▸ **Set task**: Rewrite the rows below, changing every "dist" to "distance" and leaving everything else untouched.

* start *

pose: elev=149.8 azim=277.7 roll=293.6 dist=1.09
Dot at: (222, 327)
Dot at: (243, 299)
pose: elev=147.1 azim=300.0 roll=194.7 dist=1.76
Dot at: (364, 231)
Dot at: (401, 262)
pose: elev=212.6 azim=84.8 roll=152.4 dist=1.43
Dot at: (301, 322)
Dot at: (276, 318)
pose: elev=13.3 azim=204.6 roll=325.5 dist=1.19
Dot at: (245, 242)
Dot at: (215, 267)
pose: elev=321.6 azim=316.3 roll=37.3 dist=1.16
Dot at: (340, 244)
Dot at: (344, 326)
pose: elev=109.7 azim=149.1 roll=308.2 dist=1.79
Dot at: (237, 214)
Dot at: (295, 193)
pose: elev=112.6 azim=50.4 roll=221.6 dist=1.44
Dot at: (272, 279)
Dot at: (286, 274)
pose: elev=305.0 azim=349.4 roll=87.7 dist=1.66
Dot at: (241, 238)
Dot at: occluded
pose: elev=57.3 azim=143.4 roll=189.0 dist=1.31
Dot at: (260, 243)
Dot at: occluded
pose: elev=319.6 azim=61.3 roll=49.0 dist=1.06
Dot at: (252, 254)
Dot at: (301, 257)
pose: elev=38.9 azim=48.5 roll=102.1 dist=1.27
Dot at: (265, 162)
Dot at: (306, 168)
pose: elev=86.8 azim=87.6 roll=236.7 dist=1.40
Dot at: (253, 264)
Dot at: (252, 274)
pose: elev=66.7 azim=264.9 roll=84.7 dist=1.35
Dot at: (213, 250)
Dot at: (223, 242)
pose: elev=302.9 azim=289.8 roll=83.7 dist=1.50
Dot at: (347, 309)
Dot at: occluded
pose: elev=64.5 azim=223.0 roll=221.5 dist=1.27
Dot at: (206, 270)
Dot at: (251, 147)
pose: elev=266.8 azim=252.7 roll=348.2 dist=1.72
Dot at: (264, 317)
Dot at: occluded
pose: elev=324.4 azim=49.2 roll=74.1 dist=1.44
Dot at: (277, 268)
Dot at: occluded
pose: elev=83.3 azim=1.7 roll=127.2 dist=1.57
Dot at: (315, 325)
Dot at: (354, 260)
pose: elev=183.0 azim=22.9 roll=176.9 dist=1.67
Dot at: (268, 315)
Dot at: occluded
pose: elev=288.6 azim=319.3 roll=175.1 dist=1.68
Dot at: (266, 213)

* end *

▸ **The result**:
pose: elev=149.8 azim=277.7 roll=293.6 distance=1.09
Dot at: (222, 327)
Dot at: (243, 299)
pose: elev=147.1 azim=300.0 roll=194.7 distance=1.76
Dot at: (364, 231)
Dot at: (401, 262)
pose: elev=212.6 azim=84.8 roll=152.4 distance=1.43
Dot at: (301, 322)
Dot at: (276, 318)
pose: elev=13.3 azim=204.6 roll=325.5 distance=1.19
Dot at: (245, 242)
Dot at: (215, 267)
pose: elev=321.6 azim=316.3 roll=37.3 distance=1.16
Dot at: (340, 244)
Dot at: (344, 326)
pose: elev=109.7 azim=149.1 roll=308.2 distance=1.79
Dot at: (237, 214)
Dot at: (295, 193)
pose: elev=112.6 azim=50.4 roll=221.6 distance=1.44
Dot at: (272, 279)
Dot at: (286, 274)
pose: elev=305.0 azim=349.4 roll=87.7 distance=1.66
Dot at: (241, 238)
Dot at: occluded
pose: elev=57.3 azim=143.4 roll=189.0 distance=1.31
Dot at: (260, 243)
Dot at: occluded
pose: elev=319.6 azim=61.3 roll=49.0 distance=1.06
Dot at: (252, 254)
Dot at: (301, 257)
pose: elev=38.9 azim=48.5 roll=102.1 distance=1.27
Dot at: (265, 162)
Dot at: (306, 168)
pose: elev=86.8 azim=87.6 roll=236.7 distance=1.40
Dot at: (253, 264)
Dot at: (252, 274)
pose: elev=66.7 azim=264.9 roll=84.7 distance=1.35
Dot at: (213, 250)
Dot at: (223, 242)
pose: elev=302.9 azim=289.8 roll=83.7 distance=1.50
Dot at: (347, 309)
Dot at: occluded
pose: elev=64.5 azim=223.0 roll=221.5 distance=1.27
Dot at: (206, 270)
Dot at: (251, 147)
pose: elev=266.8 azim=252.7 roll=348.2 distance=1.72
Dot at: (264, 317)
Dot at: occluded
pose: elev=324.4 azim=49.2 roll=74.1 distance=1.44
Dot at: (277, 268)
Dot at: occluded
pose: elev=83.3 azim=1.7 roll=127.2 distance=1.57
Dot at: (315, 325)
Dot at: (354, 260)
pose: elev=183.0 azim=22.9 roll=176.9 distance=1.67
Dot at: (268, 315)
Dot at: occluded
pose: elev=288.6 azim=319.3 roll=175.1 distance=1.68
Dot at: (266, 213)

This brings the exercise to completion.